▶ [About this task]:
Output all of the entries exactly as written.

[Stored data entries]
══════

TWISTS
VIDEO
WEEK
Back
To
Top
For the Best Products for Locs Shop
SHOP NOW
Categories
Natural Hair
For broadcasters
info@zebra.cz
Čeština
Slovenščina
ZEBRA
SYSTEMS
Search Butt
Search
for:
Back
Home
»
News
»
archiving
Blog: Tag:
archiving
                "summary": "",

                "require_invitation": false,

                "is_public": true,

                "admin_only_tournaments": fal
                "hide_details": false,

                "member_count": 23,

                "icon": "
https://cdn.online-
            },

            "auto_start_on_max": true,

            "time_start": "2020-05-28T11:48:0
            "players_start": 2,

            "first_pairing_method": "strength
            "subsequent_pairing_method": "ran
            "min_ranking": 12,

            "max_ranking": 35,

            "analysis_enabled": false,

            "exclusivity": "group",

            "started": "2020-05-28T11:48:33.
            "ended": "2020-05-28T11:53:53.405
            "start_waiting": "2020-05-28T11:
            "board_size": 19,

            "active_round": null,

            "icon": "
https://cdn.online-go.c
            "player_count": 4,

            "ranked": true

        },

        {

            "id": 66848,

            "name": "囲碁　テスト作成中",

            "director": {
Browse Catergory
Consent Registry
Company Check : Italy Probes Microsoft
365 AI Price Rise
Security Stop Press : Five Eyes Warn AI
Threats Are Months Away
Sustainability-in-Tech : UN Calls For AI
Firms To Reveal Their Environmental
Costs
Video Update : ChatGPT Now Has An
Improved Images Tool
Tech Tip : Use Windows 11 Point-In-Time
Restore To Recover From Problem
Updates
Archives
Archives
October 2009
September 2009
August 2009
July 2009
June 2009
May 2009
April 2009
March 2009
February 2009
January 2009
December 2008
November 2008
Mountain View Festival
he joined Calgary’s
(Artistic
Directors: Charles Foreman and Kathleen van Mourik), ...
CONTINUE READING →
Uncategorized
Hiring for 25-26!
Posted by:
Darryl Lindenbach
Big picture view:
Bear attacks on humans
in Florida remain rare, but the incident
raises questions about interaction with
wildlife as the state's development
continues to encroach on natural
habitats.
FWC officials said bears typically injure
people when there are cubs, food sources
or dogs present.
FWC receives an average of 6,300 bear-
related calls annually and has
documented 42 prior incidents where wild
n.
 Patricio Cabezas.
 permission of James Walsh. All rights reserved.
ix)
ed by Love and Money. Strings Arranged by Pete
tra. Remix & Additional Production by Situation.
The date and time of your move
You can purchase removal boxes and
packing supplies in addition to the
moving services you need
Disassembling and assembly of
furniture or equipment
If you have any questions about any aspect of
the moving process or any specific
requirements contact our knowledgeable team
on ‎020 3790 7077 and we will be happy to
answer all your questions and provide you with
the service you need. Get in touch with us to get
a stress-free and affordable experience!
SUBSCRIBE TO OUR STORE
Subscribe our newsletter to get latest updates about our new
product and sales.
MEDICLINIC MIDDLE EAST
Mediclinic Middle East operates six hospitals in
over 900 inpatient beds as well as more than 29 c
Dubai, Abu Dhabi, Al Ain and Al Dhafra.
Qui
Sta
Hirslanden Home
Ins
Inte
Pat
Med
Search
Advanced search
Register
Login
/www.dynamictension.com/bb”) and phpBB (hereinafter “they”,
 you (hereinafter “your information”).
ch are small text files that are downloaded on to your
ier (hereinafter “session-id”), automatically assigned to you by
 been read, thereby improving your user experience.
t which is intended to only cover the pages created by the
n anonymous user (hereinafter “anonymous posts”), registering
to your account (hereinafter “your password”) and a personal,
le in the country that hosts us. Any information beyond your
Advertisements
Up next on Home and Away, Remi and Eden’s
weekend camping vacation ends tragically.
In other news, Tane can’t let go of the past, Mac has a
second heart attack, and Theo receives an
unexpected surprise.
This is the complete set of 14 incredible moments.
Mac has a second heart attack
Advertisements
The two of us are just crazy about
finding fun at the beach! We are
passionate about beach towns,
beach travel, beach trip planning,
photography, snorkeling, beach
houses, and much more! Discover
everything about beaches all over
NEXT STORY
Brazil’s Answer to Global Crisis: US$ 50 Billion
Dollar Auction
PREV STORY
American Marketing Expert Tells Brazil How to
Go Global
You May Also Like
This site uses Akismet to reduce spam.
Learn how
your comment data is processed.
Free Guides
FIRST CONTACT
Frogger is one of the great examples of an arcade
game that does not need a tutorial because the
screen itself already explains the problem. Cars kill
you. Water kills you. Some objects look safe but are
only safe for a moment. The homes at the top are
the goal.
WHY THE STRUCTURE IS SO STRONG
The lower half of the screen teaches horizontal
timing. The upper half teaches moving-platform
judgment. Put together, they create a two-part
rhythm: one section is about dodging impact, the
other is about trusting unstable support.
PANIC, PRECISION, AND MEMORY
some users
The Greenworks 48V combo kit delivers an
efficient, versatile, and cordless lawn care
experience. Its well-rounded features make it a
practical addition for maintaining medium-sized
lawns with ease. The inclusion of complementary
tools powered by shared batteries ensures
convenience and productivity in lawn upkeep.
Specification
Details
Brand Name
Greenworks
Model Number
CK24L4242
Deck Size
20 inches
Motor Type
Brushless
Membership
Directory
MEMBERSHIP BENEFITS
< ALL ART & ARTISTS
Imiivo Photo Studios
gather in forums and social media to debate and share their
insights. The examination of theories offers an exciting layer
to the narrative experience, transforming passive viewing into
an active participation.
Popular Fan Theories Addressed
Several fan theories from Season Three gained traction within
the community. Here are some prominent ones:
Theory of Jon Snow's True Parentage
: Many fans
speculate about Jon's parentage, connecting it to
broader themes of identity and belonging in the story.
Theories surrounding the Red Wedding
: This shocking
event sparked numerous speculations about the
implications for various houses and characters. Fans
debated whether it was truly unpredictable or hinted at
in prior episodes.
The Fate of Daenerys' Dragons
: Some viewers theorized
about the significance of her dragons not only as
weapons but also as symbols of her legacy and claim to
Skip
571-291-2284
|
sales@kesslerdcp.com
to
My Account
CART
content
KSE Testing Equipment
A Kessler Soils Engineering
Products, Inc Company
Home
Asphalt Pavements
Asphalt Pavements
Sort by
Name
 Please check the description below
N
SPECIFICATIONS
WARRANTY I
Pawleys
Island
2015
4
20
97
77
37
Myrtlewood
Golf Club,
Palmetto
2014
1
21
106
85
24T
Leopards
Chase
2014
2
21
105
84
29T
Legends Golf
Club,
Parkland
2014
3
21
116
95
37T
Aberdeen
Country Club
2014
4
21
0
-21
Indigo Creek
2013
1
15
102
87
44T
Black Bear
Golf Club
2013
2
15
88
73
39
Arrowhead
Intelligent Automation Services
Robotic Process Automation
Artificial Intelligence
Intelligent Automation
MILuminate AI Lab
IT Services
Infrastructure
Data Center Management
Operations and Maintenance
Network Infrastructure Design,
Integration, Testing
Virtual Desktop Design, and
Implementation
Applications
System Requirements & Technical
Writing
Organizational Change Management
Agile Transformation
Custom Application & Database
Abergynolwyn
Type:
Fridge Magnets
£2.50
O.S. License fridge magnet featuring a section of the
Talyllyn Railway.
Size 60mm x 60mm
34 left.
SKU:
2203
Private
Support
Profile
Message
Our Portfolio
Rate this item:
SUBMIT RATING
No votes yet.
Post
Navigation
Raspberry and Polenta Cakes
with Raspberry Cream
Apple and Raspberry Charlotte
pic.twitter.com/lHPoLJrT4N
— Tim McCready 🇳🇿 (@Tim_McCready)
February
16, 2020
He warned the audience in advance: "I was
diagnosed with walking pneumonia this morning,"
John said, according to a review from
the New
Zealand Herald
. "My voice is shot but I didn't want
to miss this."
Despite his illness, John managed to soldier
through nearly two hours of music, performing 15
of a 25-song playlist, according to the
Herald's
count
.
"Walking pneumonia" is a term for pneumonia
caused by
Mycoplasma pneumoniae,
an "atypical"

══════

▶ [Result below]:
TWISTS
VIDEO
WEEK
Back
To
Top
For the Best Products for Locs Shop
SHOP NOW
Categories
Natural Hair
For broadcasters
info@zebra.cz
Čeština
Slovenščina
ZEBRA
SYSTEMS
Search Butt
Search
for:
Back
Home
»
News
»
archiving
Blog: Tag:
archiving
                "summary": "",

                "require_invitation": false,

                "is_public": true,

                "admin_only_tournaments": fal
                "hide_details": false,

                "member_count": 23,

                "icon": "
https://cdn.online-
            },

            "auto_start_on_max": true,

            "time_start": "2020-05-28T11:48:0
            "players_start": 2,

            "first_pairing_method": "strength
            "subsequent_pairing_method": "ran
            "min_ranking": 12,

            "max_ranking": 35,

            "analysis_enabled": false,

            "exclusivity": "group",

            "started": "2020-05-28T11:48:33.
            "ended": "2020-05-28T11:53:53.405
            "start_waiting": "2020-05-28T11:
            "board_size": 19,

            "active_round": null,

            "icon": "
https://cdn.online-go.c
            "player_count": 4,

            "ranked": true

        },

        {

            "id": 66848,

            "name": "囲碁　テスト作成中",

            "director": {
Browse Catergory
Consent Registry
Company Check : Italy Probes Microsoft
365 AI Price Rise
Security Stop Press : Five Eyes Warn AI
Threats Are Months Away
Sustainability-in-Tech : UN Calls For AI
Firms To Reveal Their Environmental
Costs
Video Update : ChatGPT Now Has An
Improved Images Tool
Tech Tip : Use Windows 11 Point-In-Time
Restore To Recover From Problem
Updates
Archives
Archives
October 2009
September 2009
August 2009
July 2009
June 2009
May 2009
April 2009
March 2009
February 2009
January 2009
December 2008
November 2008
Mountain View Festival
he joined Calgary’s
(Artistic
Directors: Charles Foreman and Kathleen van Mourik), ...
CONTINUE READING →
Uncategorized
Hiring for 25-26!
Posted by:
Darryl Lindenbach
Big picture view:
Bear attacks on humans
in Florida remain rare, but the incident
raises questions about interaction with
wildlife as the state's development
continues to encroach on natural
habitats.
FWC officials said bears typically injure
people when there are cubs, food sources
or dogs present.
FWC receives an average of 6,300 bear-
related calls annually and has
documented 42 prior incidents where wild
n.
 Patricio Cabezas.
 permission of James Walsh. All rights reserved.
ix)
ed by Love and Money. Strings Arranged by Pete
tra. Remix & Additional Production by Situation.
The date and time of your move
You can purchase removal boxes and
packing supplies in addition to the
moving services you need
Disassembling and assembly of
furniture or equipment
If you have any questions about any aspect of
the moving process or any specific
requirements contact our knowledgeable team
on ‎020 3790 7077 and we will be happy to
answer all your questions and provide you with
the service you need. Get in touch with us to get
a stress-free and affordable experience!
SUBSCRIBE TO OUR STORE
Subscribe our newsletter to get latest updates about our new
product and sales.
MEDICLINIC MIDDLE EAST
Mediclinic Middle East operates six hospitals in
over 900 inpatient beds as well as more than 29 c
Dubai, Abu Dhabi, Al Ain and Al Dhafra.
Qui
Sta
Hirslanden Home
Ins
Inte
Pat
Med
Search
Advanced search
Register
Login
/www.dynamictension.com/bb”) and phpBB (hereinafter “they”,
 you (hereinafter “your information”).
ch are small text files that are downloaded on to your
ier (hereinafter “session-id”), automatically assigned to you by
 been read, thereby improving your user experience.
t which is intended to only cover the pages created by the
n anonymous user (hereinafter “anonymous posts”), registering
to your account (hereinafter “your password”) and a personal,
le in the country that hosts us. Any information beyond your
Advertisements
Up next on Home and Away, Remi and Eden’s
weekend camping vacation ends tragically.
In other news, Tane can’t let go of the past, Mac has a
second heart attack, and Theo receives an
unexpected surprise.
This is the complete set of 14 incredible moments.
Mac has a second heart attack
Advertisements
The two of us are just crazy about
finding fun at the beach! We are
passionate about beach towns,
beach travel, beach trip planning,
photography, snorkeling, beach
houses, and much more! Discover
everything about beaches all over
NEXT STORY
Brazil’s Answer to Global Crisis: US$ 50 Billion
Dollar Auction
PREV STORY
American Marketing Expert Tells Brazil How to
Go Global
You May Also Like
This site uses Akismet to reduce spam.
Learn how
your comment data is processed.
Free Guides
FIRST CONTACT
Frogger is one of the great examples of an arcade
game that does not need a tutorial because the
screen itself already explains the problem. Cars kill
you. Water kills you. Some objects look safe but are
only safe for a moment. The homes at the top are
the goal.
WHY THE STRUCTURE IS SO STRONG
The lower half of the screen teaches horizontal
timing. The upper half teaches moving-platform
judgment. Put together, they create a two-part
rhythm: one section is about dodging impact, the
other is about trusting unstable support.
PANIC, PRECISION, AND MEMORY
some users
The Greenworks 48V combo kit delivers an
efficient, versatile, and cordless lawn care
experience. Its well-rounded features make it a
practical addition for maintaining medium-sized
lawns with ease. The inclusion of complementary
tools powered by shared batteries ensures
convenience and productivity in lawn upkeep.
Specification
Details
Brand Name
Greenworks
Model Number
CK24L4242
Deck Size
20 inches
Motor Type
Brushless
Membership
Directory
MEMBERSHIP BENEFITS
< ALL ART & ARTISTS
Imiivo Photo Studios
gather in forums and social media to debate and share their
insights. The examination of theories offers an exciting layer
to the narrative experience, transforming passive viewing into
an active participation.
Popular Fan Theories Addressed
Several fan theories from Season Three gained traction within
the community. Here are some prominent ones:
Theory of Jon Snow's True Parentage
: Many fans
speculate about Jon's parentage, connecting it to
broader themes of identity and belonging in the story.
Theories surrounding the Red Wedding
: This shocking
event sparked numerous speculations about the
implications for various houses and characters. Fans
debated whether it was truly unpredictable or hinted at
in prior episodes.
The Fate of Daenerys' Dragons
: Some viewers theorized
about the significance of her dragons not only as
weapons but also as symbols of her legacy and claim to
Skip
571-291-2284
|
sales@kesslerdcp.com
to
My Account
CART
content
KSE Testing Equipment
A Kessler Soils Engineering
Products, Inc Company
Home
Asphalt Pavements
Asphalt Pavements
Sort by
Name
 Please check the description below
N
SPECIFICATIONS
WARRANTY I
Pawleys
Island
2015
4
20
97
77
37
Myrtlewood
Golf Club,
Palmetto
2014
1
21
106
85
24T
Leopards
Chase
2014
2
21
105
84
29T
Legends Golf
Club,
Parkland
2014
3
21
116
95
37T
Aberdeen
Country Club
2014
4
21
0
-21
Indigo Creek
2013
1
15
102
87
44T
Black Bear
Golf Club
2013
2
15
88
73
39
Arrowhead
Intelligent Automation Services
Robotic Process Automation
Artificial Intelligence
Intelligent Automation
MILuminate AI Lab
IT Services
Infrastructure
Data Center Management
Operations and Maintenance
Network Infrastructure Design,
Integration, Testing
Virtual Desktop Design, and
Implementation
Applications
System Requirements & Technical
Writing
Organizational Change Management
Agile Transformation
Custom Application & Database
Abergynolwyn
Type:
Fridge Magnets
£2.50
O.S. License fridge magnet featuring a section of the
Talyllyn Railway.
Size 60mm x 60mm
34 left.
SKU:
2203
Private
Support
Profile
Message
Our Portfolio
Rate this item:
SUBMIT RATING
No votes yet.
Post
Navigation
Raspberry and Polenta Cakes
with Raspberry Cream
Apple and Raspberry Charlotte
pic.twitter.com/lHPoLJrT4N
— Tim McCready 🇳🇿 (@Tim_McCready)
February
16, 2020
He warned the audience in advance: "I was
diagnosed with walking pneumonia this morning,"
John said, according to a review from
the New
Zealand Herald
. "My voice is shot but I didn't want
to miss this."
Despite his illness, John managed to soldier
through nearly two hours of music, performing 15
of a 25-song playlist, according to the
Herald's
count
.
"Walking pneumonia" is a term for pneumonia
caused by
Mycoplasma pneumoniae,
an "atypical"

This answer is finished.